Smart? I felt an urge to tell her: I’ve done so many stupid things in the recent past that it’s laughable. Instead, I said, “You both went through the organization’s programming process. Geoff broke, you didn’t. Any idea why?”
She thought for a moment. “I think he was on the verge of a nervous breakdown. He was vulnerable. It was awful, those three weeks. They just about killed my self-confidence. My therapist says it may take me years to recover. But I never gave in because . . . I’m not sure why. I used to think I was a fairly strong person. Not the smartest, but fairly bright—”
I said, “You were a strong person. You still are. And you’re among the brightest people I know. So there’s my answer. You were too strong to be brainwashed. Congratulations.”
“It was more than that, Doc. I think . . . I think God was there. I think He helped me and I didn’t even know it. That’s why I pray so much. Even now. You asked me, so I’m going to tell you.”
She said, “You’ve been to Coconut Grove, south Miami. It’s kind of an old Bohemian kind of village, so it changes every couple of blocks. That’s one of the reasons I love it.
“The reason I know God was with me is, not far from our house, three blocks off Dixie Highway, there’s this little Pentecostal church. A couple of days after I got out of Shiva’s compound, a Sunday afternoon, I was about at the end of my rope. I was alone, wandering around like a crazy person, and I heard an organ. It was like angels playing. I followed the music to a two-room church. Inside, I could hear people singing. I walked in—just like someone’s hand was steering me.

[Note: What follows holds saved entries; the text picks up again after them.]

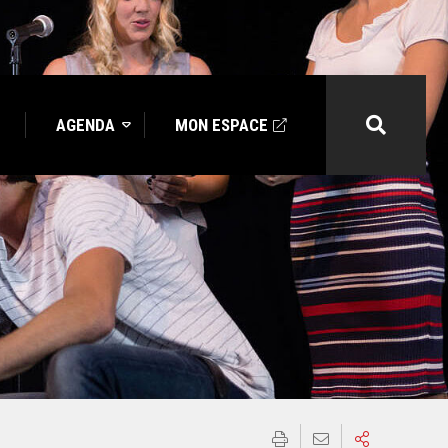
AGENDA
MON ESPACE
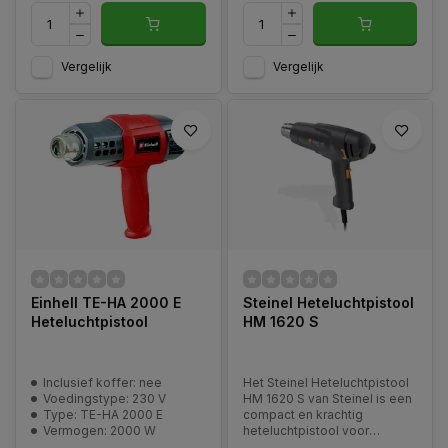
Vergelijk
Vergelijk
Einhell TE-HA 2000 E
Steinel Heteluchtpistool
Heteluchtpistool
HM 1620 S
Inclusief koffer: nee
Het Steinel Heteluchtpistool
Voedingstype: 230 V
HM 1620 S van Steinel is een
Type: TE-HA 2000 E
compact en krachtig
Vermogen: 2000 W
heteluchtpistool voor
uiteenlopende professionele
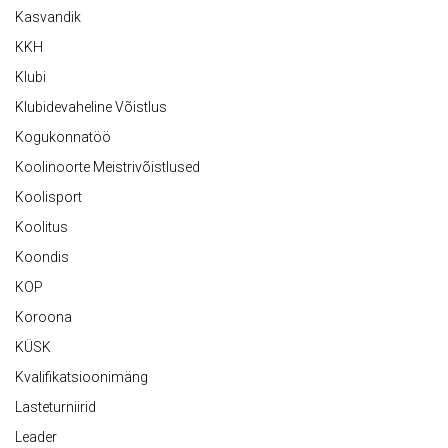
Kasvandik
KKH
Klubi
Klubidevaheline Võistlus
Kogukonnatöö
Koolinoorte Meistrivõistlused
Koolisport
Koolitus
Koondis
KOP
Koroona
KÜSK
Kvalifikatsioonimäng
Lasteturniirid
Leader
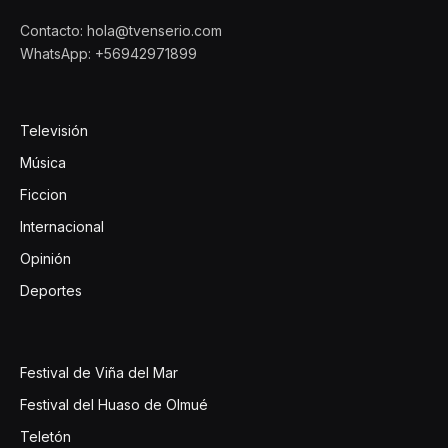
Contacto: hola@tvenserio.com
WhatsApp: +56942971899
Televisión
Música
Ficcion
Internacional
Opinión
Deportes
Festival de Viña del Mar
Festival del Huaso de Olmué
Teletón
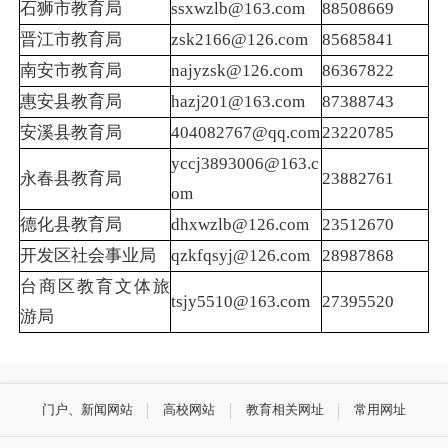
石狮市教育局
ssxwzlb@163.com
88508669
晋江市教育局
zsk2166@126.com
85685841
南安市教育局
najyzsk@126.com
86367822
惠安县教育局
hazj201@163.com
87388743
安溪县教育局
404082767@qq.com
23220785
yccj3893006@163.c
永春县教育局
23882761
om
德化县教育局
dhxwzlb@126.com
23512670
开发区社会事业局
qzkfqsyj@126.com
28987868
台商区教育文体旅
tsjy5510@163.com
27395520
游局
门户、新闻网站
高校网站
教育相关网址
常用网址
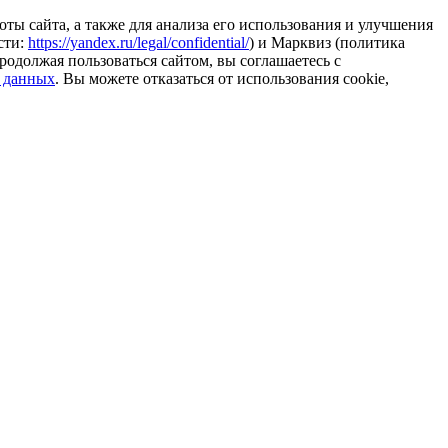
ты сайта, а также для анализа его использования и улучшения
сти:
https://yandex.ru/legal/confidential/
) и Марквиз (политика
родолжая пользоваться сайтом, вы соглашаетесь с
 данных
. Вы можете отказаться от использования cookie,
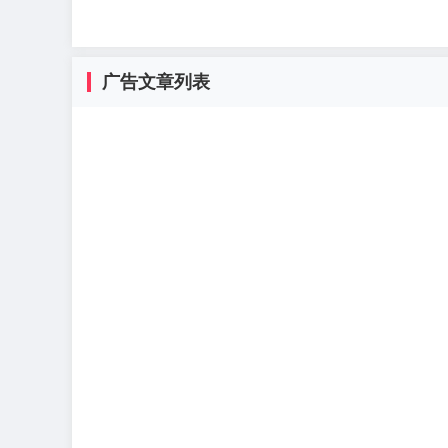
广告文章列表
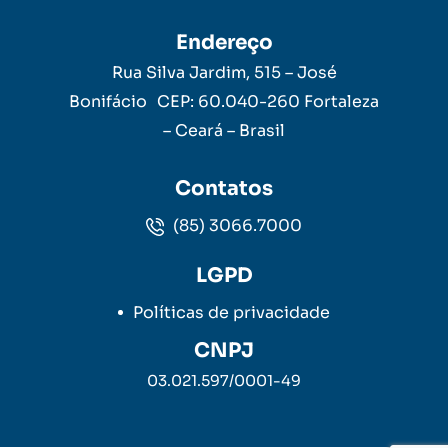
Endereço
Rua Silva Jardim, 515 – José
Bonifácio CEP: 60.040-260 Fortaleza
– Ceará – Brasil
Contatos
(85) 3066.7000
LGPD
Políticas de privacidade
CNPJ
03.021.597/0001-49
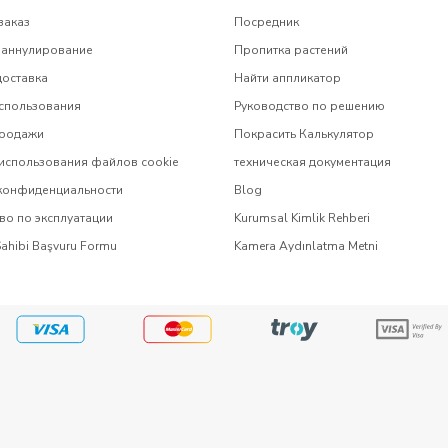
заказ
Посредник
 аннулирование
Пропитка растений
доставка
Найти аппликатор
спользования
Руководство по решению
продажи
Покрасить Калькулятор
использования файлов cookie
техническая документация
 конфиденциальности
Blog
во по эксплуатации
Kurumsal Kimlik Rehberi
Sahibi Başvuru Formu
Kamera Aydınlatma Metni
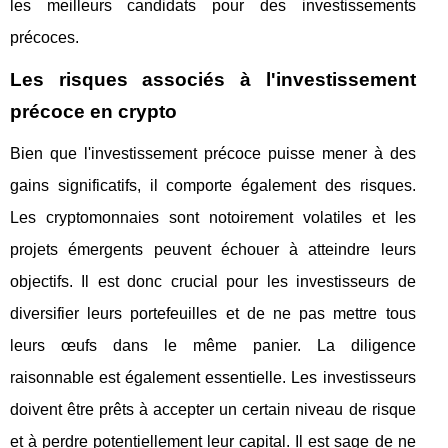
les meilleurs candidats pour des investissements
précoces.
Les risques associés à l'investissement
précoce en crypto
Bien que l'investissement précoce puisse mener à des
gains significatifs, il comporte également des risques.
Les cryptomonnaies sont notoirement volatiles et les
projets émergents peuvent échouer à atteindre leurs
objectifs. Il est donc crucial pour les investisseurs de
diversifier leurs portefeuilles et de ne pas mettre tous
leurs œufs dans le même panier. La diligence
raisonnable est également essentielle. Les investisseurs
doivent être prêts à accepter un certain niveau de risque
et à perdre potentiellement leur capital. Il est sage de ne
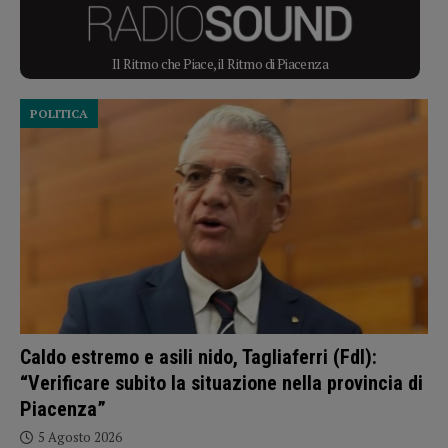
Il Ritmo che Piace, il Ritmo di Piacenza
POLITICA
Caldo estremo e asili nido, Tagliaferri (FdI):
“Verificare subito la situazione nella provincia di
Piacenza”
5 Agosto 2026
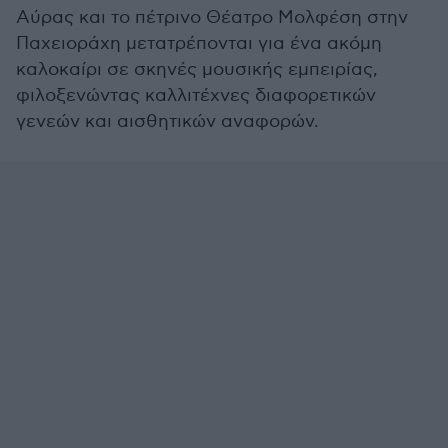
Αύρας και το πέτρινο Θέατρο Μολφέση στην
Παχειοράχη μετατρέπονται για ένα ακόμη
καλοκαίρι σε σκηνές μουσικής εμπειρίας,
φιλοξενώντας καλλιτέχνες διαφορετικών
γενεών και αισθητικών αναφορών.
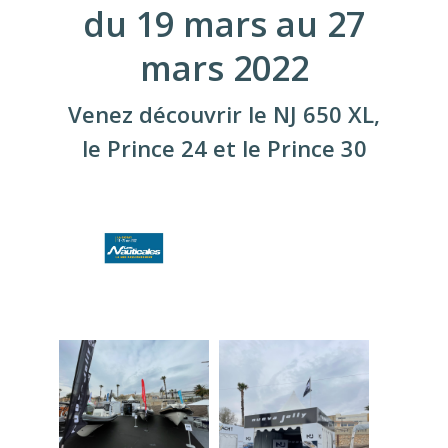
du 19 mars au 27
mars 2022
Venez découvrir le NJ 650 XL,
le Prince 24 et le Prince 30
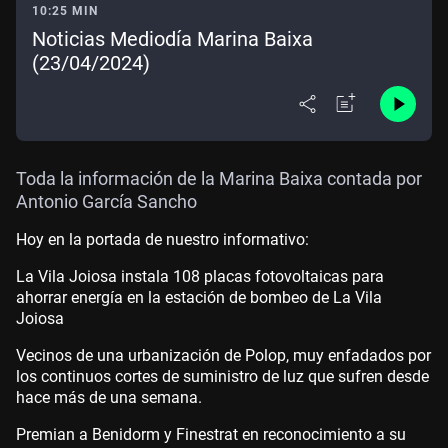
10:25 MIN
Noticias Mediodía Marina Baixa
(23/04/2024)
Toda la información de la Marina Baixa contada por
Antonio García Sancho
Hoy en la portada de nuestro informativo:
La Vila Joiosa instala 108 placas fotovoltaicas para
ahorrar energía en la estación de bombeo de La Vila
Joiosa
Vecinos de una urbanización de Polop, muy enfadados por
los continuos cortes de suministro de luz que sufren desde
hace más de una semana.
Premian a Benidorm y Finestrat en reconocimiento a su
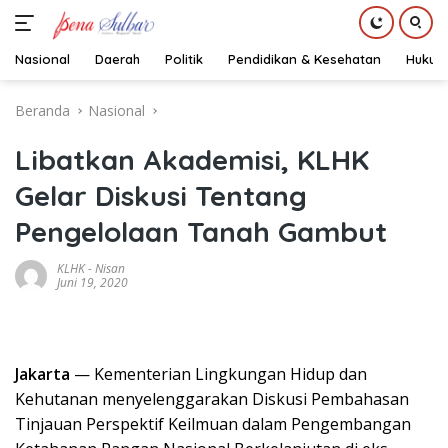
Nasional
Daerah
Politik
Pendidikan & Kesehatan
Hukum
Langsung
Beranda
Nasional
ke
konten
Libatkan Akademisi, KLHK
Gelar Diskusi Tentang
Pengelolaan Tanah Gambut
KLHK
-
Nisan
Juni 19, 2020
Jakarta
— Kementerian Lingkungan Hidup dan
Kehutanan menyelenggarakan Diskusi Pembahasan
Tinjauan Perspektif Keilmuan dalam Pengembangan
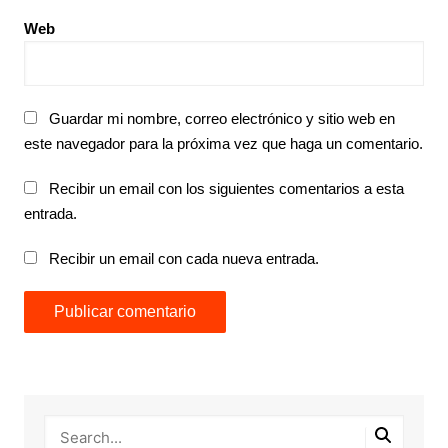
Web
Guardar mi nombre, correo electrónico y sitio web en
este navegador para la próxima vez que haga un comentario.
Recibir un email con los siguientes comentarios a esta
entrada.
Recibir un email con cada nueva entrada.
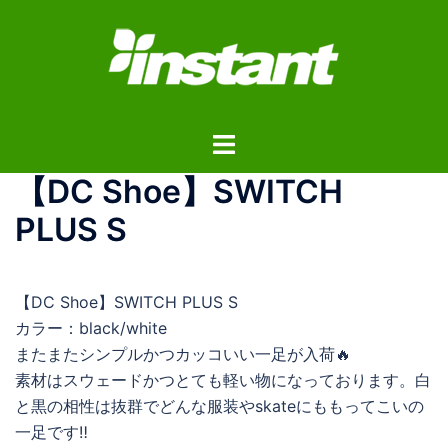
コ
ン
テ
ン
ツ
ト
へ
グ
ス
【DC Shoe】SWITCH
ル
キ
メ
ッ
PLUS S
ニ
プ
ュ
ー
【DC Shoe】SWITCH PLUS S
カラー：black/white
またまたシンプルかつカッコいい一足が入荷🔥
素材はスウェードかつとても軽い物になっております。白
と黒の相性は抜群でどんな服装やskateにももってこいの
一足です‼︎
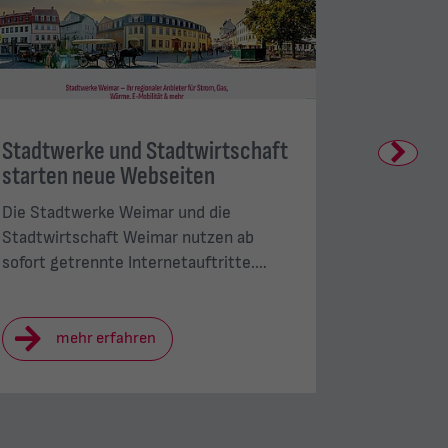
Stadtwerke und Stadtwirtschaft
Kinderta
Next
starten neue Webseiten
Stadtwe
Die Stadtwerke Weimar und die
Mit Freib
Stadtwirtschaft Weimar nutzen ab
und viel 
sofort getrennte Internetauftritte.…
Stadtwer
mehr erfahren
me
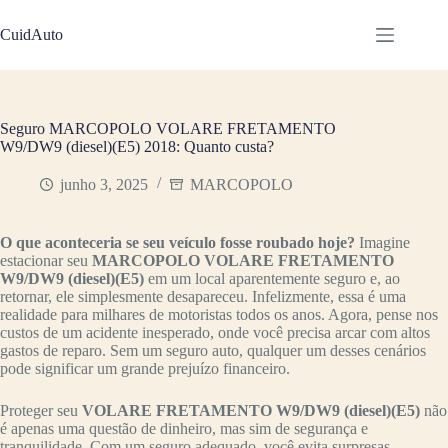
Pular
para
CuidAuto
o
conteúdo
Seguro MARCOPOLO VOLARE FRETAMENTO
W9/DW9 (diesel)(E5) 2018: Quanto custa?
junho 3, 2025
MARCOPOLO
O que aconteceria se seu veículo fosse roubado hoje?
Imagine
estacionar seu
MARCOPOLO VOLARE FRETAMENTO
W9/DW9 (diesel)(E5)
em um local aparentemente seguro e, ao
retornar, ele simplesmente desapareceu. Infelizmente, essa é uma
realidade para milhares de motoristas todos os anos. Agora, pense nos
custos de um acidente inesperado, onde você precisa arcar com altos
gastos de reparo. Sem um seguro auto, qualquer um desses cenários
pode significar um grande prejuízo financeiro.
Proteger seu
VOLARE FRETAMENTO W9/DW9 (diesel)(E5)
não
é apenas uma questão de dinheiro, mas sim de segurança e
tranquilidade. Com um seguro adequado, você evita surpresas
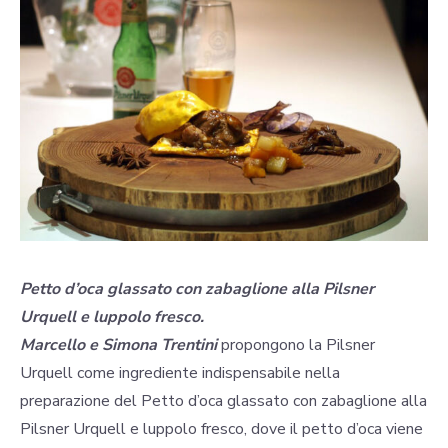
Petto d’oca glassato con zabaglione alla Pilsner
Urquell e luppolo fresco.
Marcello e Simona Trentini
propongono la Pilsner
Urquell come ingrediente indispensabile nella
preparazione del Petto d’oca glassato con zabaglione alla
Pilsner Urquell e luppolo fresco, dove il petto d’oca viene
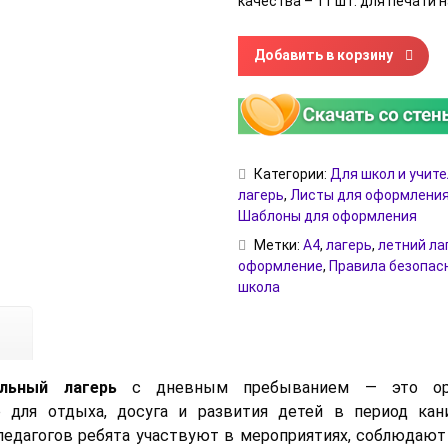
качества – 11 шт. для печати н
Количество товара Правила 
Добавить в корзину
Категории:
Для школ и учит
лагерь
,
Листы для оформления
Шаблоны для оформления
Метки:
А4
,
лагерь
,
летний ла
оформление
,
Правила безопас
школа
льный лагерь
с дневным пребыванием — это орг
о для отдыха, досуга и развития детей в период кани
едагогов ребята участвуют в мероприятиях, соблюдают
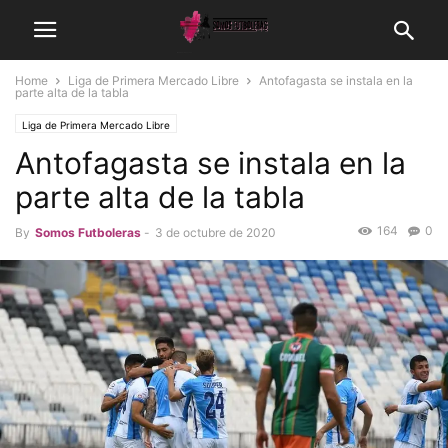
Home
Liga de Primera Mercado Libre
Antofagasta se instala en la
parte alta de la tabla
Liga de Primera Mercado Libre
Antofagasta se instala en la
parte alta de la tabla
164
0
By
Somos Futboleras
-
3 de octubre de 2020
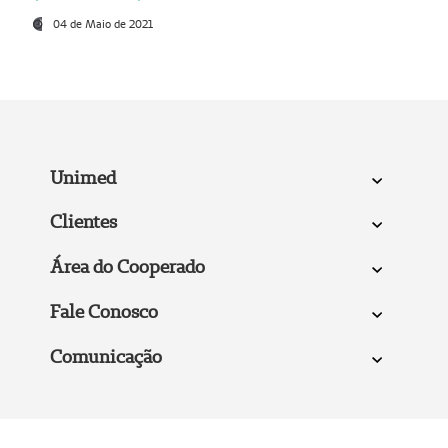
04 de Maio de 2021
Unimed
Clientes
Área do Cooperado
Fale Conosco
Comunicação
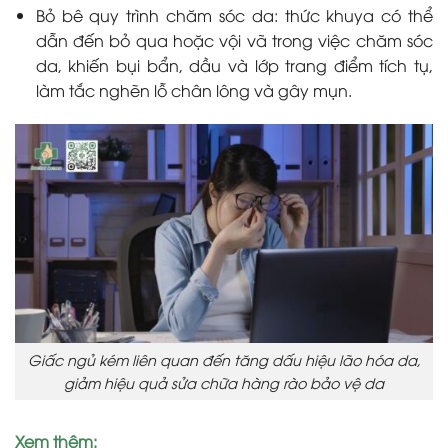
Bỏ bê quy trình chăm sóc da: thức khuya có thể
dẫn đến bỏ qua hoặc vội vã trong việc chăm sóc
da, khiến bụi bẩn, dầu và lớp trang điểm tích tụ,
làm tắc nghẽn lỗ chân lông và gây mụn.
Giấc ngủ kém liên quan đến tăng dấu hiệu lão hóa da,
giảm hiệu quả sửa chữa hàng rào bảo vệ da
Xem thêm:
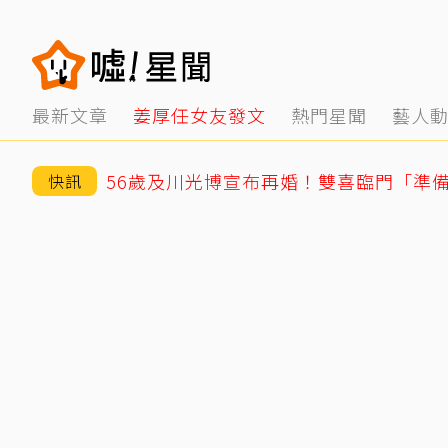
最新文章
姜厚任女友發文
熱門星聞
藝人
56歲及川光博宣布再婚！雙喜臨門「準
快訊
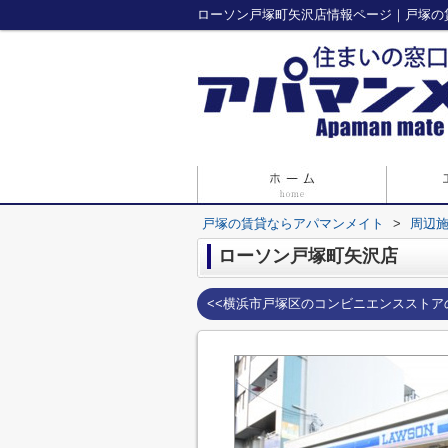
ローソン戸塚町矢沢店情報ページ｜戸塚の
戸塚の賃貸ならアパマンメイト
>
周辺
ローソン戸塚町矢沢店
<<横浜市戸塚区のコンビニエンスストア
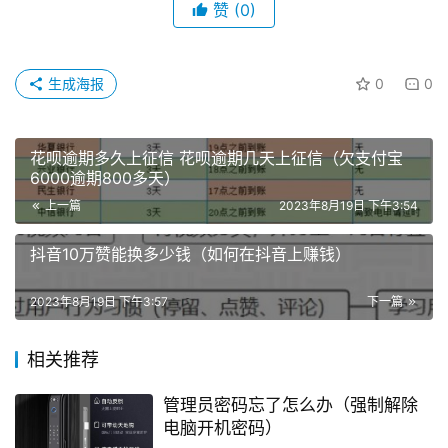
赞
(0)
生成海报
0
0
花呗逾期多久上征信 花呗逾期几天上征信（欠支付宝
6000逾期800多天）
上一篇
2023年8月19日 下午3:54
抖音10万赞能换多少钱（如何在抖音上赚钱）
2023年8月19日 下午3:57
下一篇
相关推荐
管理员密码忘了怎么办（强制解除
电脑开机密码）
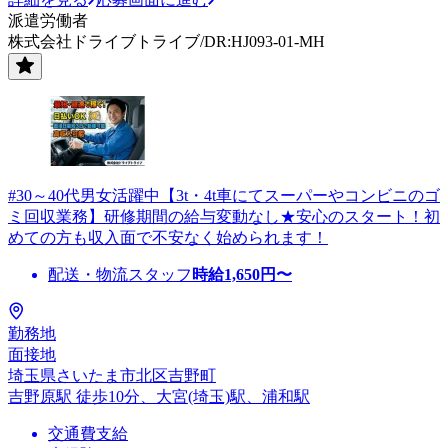
派遣労働者
株式会社ドライブトライブ/DR:HJ093-01-MH
#30～40代男女活躍中【3t・4t車にてスーパーやコンビニのゴ
ミ回収業務】研修期間の給与変動なし★安心のスタート！初
めての方も収入面で不安なく始められます！
配送・物流スタッフ
時給
1,650
円〜
勤務地
面接地
埼玉県さいたま市北区吉野町
吉野原駅 徒歩10分、大宮(埼玉)駅、浦和駅
交通費支給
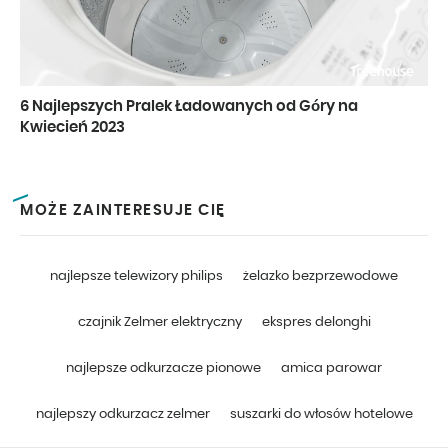
6 Najlepszych Pralek Ładowanych od Góry na
Kwiecień 2023
MOŻE ZAINTERESUJE CIĘ
najlepsze telewizory philips
żelazko bezprzewodowe
czajnik Zelmer elektryczny
ekspres delonghi
najlepsze odkurzacze pionowe
amica parowar
najlepszy odkurzacz zelmer
suszarki do włosów hotelowe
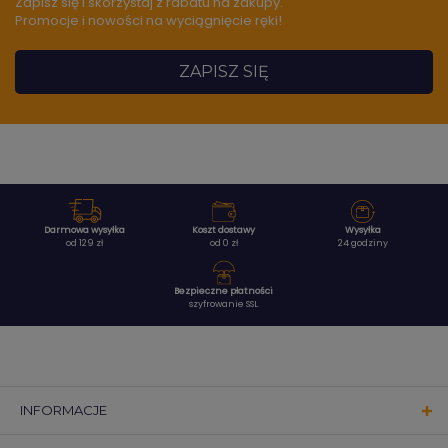
Zapisz się i skorzystaj z rabatu na zakupy.
Promocje i nowości na wyciągnięcie ręki!
ZAPISZ SIĘ
Darmowa wysyłka
Koszt dostawy
Wysyłka
od 129 zł
od 0 zł
24 godziny
Bezpieczne płatności
szyfrowanie SSL
INFORMACJE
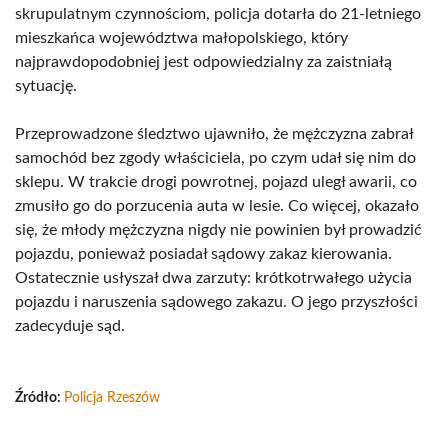
skrupulatnym czynnościom, policja dotarła do 21-letniego
mieszkańca województwa małopolskiego, który
najprawdopodobniej jest odpowiedzialny za zaistniałą
sytuację.
Przeprowadzone śledztwo ujawniło, że mężczyzna zabrał
samochód bez zgody właściciela, po czym udał się nim do
sklepu. W trakcie drogi powrotnej, pojazd uległ awarii, co
zmusiło go do porzucenia auta w lesie. Co więcej, okazało
się, że młody mężczyzna nigdy nie powinien był prowadzić
pojazdu, ponieważ posiadał sądowy zakaz kierowania.
Ostatecznie usłyszał dwa zarzuty: krótkotrwałego użycia
pojazdu i naruszenia sądowego zakazu. O jego przyszłości
zadecyduje sąd.
Źródło:
Policja Rzeszów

“It’s a poor church. Mostly Haitians, Cuban refugee types and poor whites. But that little church changed my life. I’ve never felt such unconditional love. It became my lifeline, Reverend Wilson and his wife, the whole congregation. Lots of clapping and dancing and hugging. That pretty little white church is still my favorite place in the world.”
Sally had been staring at the deck as she spoke, but now she looked up at me with eyes that were shadowed, dark. “Look, Doc, I know that lots of people make fun of religion. Us Born-Again types. We maybe scare them for some reason. But it’s changed my life. I think it saved my life.”
I smiled at her, as I said, “A person who makes fun of anyone’s religion lacks the brains to be taken seriously.”
“It doesn’t bother you that I’ve accepted Jesus as my savior? That I’ve changed?”
Yes, it bothered me that she’d changed, but only because her transformation exceeded any new passion for religion. There was pathology involved—to what degree, I didn’t yet know. But I told her, “We’re friends. So, no, it makes no difference. Right now, I’m more concerned with why you’re here. Something weird’s going on, or the insurance company wouldn’t have hired DeAntoni to follow you.”
Her eyes widened slightly. “My gosh, I’d already forgotten him. He’s going to be here soon, right?”
“If you want to talk to him, yes. If you don’t, no problem. I’ll send him away.”
She said, “That’s another symptom, by the way. More inappropriate behavior. A bad memory, a short attention span.”
She walked across the deck, retrieved her purse from a teak table and checked her watch. “No wonder,” she said. “I forgot to take my medication. The doctor’s been giving me Neurontin, plus some Valium. That’s how bad Shiva’s group screwed me up. Shiva. I even hate the sound of his name.”
Her smile seemed too theatrical, her laughter too loud, as she added, “But the pills can’t work if Miss Forgetful doesn’t remember to take her meds on schedule!”